In total, the stylesheet measures just over 5KB – which is pretty reasonable considering what you get.
Have a look at the getting started page for more details.
6. MD Bootstrap
MD Bootstrap is one of the few freemium libraries out there. It does cost money for the pro version, but you can use the free version indefinitely. This makes it perfectly suitable for most projects.
Not to mention this library runs on Bootstrap 4, which makes it fully compliant with the newest updates. Pretty cool!
There are quite a few Bootstrap frameworks that use material design, but the MD Bootstrap kit is my favorite.
Browse their tutorial to learn more.
7. Bootstrap Material Design
This is one other Bootstrap add-on that really takes material design to the next level. With the Bootstrap Material Design framework you have the option of using the older version (3.x) or the newer Bootstrap 4. Both choices are fully supported and this library is completely free regardless.

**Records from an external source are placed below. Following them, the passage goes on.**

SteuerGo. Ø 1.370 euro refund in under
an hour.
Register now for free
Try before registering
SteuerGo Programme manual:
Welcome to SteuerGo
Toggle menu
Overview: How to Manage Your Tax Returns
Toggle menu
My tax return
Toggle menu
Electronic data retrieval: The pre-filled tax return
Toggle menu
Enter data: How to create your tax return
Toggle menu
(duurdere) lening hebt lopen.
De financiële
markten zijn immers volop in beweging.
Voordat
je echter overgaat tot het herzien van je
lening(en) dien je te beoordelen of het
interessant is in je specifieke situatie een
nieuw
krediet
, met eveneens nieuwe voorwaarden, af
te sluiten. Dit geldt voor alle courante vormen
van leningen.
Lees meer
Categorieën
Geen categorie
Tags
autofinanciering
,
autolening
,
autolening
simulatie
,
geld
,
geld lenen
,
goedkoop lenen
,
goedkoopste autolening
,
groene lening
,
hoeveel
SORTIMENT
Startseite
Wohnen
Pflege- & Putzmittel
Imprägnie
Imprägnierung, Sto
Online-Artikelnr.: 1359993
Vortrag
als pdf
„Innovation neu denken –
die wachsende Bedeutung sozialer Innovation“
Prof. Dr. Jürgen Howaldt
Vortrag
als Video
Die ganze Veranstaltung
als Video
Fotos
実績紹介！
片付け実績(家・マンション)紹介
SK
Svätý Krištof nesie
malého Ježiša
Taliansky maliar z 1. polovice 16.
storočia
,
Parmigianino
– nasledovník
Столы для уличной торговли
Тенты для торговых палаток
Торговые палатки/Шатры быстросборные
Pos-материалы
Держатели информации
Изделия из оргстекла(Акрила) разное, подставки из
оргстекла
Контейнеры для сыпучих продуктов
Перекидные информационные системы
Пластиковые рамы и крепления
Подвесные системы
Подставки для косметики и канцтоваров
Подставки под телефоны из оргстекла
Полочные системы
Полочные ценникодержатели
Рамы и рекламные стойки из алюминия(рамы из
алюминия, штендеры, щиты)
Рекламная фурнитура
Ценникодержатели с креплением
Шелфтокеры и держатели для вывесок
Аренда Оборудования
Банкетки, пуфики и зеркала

While I think both material BS libraries offer value, I think this one’s a bit more customizable from the get-go. But that also means it takes a little more work to learn the internals.
Have a look at their GitHub page if you would like to learn more.
8. Material UI
If you’re building modern webapps then you’ll probably know all about React. It’s one of the largest JS frameworks on the web and it’s growing larger every year.
The Material UI framework brings material design into the React.js ecosystem. This lets you build custom material-styled webapps while coding on top of a React.js base.
It’s currently in development for a v1.0 release and you can expect that update very soon. Have a look at the GitHub repo for more information.
Another fast-growing JS framework is Vue.js. This works like React, except it feels more like a traditional templating library for all types of sites – not just webapps.
The Vuetify library offers a material design UI kit on top of the Vue.js framework. This project started a little while back and it features a pretty dedicated support base.
There’s a fantastic user guide online you can check out if you’d like to see how this works in action.
But I can’t say this is the perfect solution for all Vue.js projects, so keep that in mind before launching this on a live site.
Love using CSS flexbox? Then the Bulma framework is for you.
This runs on top of common material design features with aesthetics that can blend into any page. The design is clean, super-easy to use and the grid system is phenomenal.
This is my top choice for anything flexbox related. Even if you don’t know much about flexbox, this framework makes for a great learning tool.
11. Ionic Material
If you want to build native apps without programming, then Ionic is a perfect choice. It works like a web framework and lets you publish native Android applications that can actually be accepted into the store.
Ionic Material takes things to the next level. With this framework you can build native-looking apps that run on Google’s material design guidelines.
All you need is some knowledge of Ionic and a willingness to dive into this gorgeous UI kit.
12. Google Material Color
Google Material Color isn’t a complete UI kit, but rather a color library for web developers.
This comes with a bunch of pre-built color codes that fit perfectly into Google’s color requirements. And this library runs on top of Sass, Less, and Stylus.
13. Material UI
Short, simple, and easy to setup best describes this Material UI kit developed by Balaj Marius.
It’s a super-simple concept and certainly not the largest library here. But it gets the job done – offering a solid number of material components for any project.
Most of these follow the card interface which has become popularized by Google. It’s the perfect addition to any material website.
14. Hubuntu UI
Few designers mention admin themes because they’re just not as popular as frontend frameworks. But the Hubuntu UI admin kit is phenomenal for building your own dashboard, whether it’s for a CMS, a SaaS product or anything else.
This entire framework runs on the Stylus preprocessor but can be used with plain CSS. It is fairly complex so you’ll need to do some reading to get into the nitty-gritty details.
Thankfully everything you need to learn can be found on the main GitHub page, along with setup instructions for the whole framework.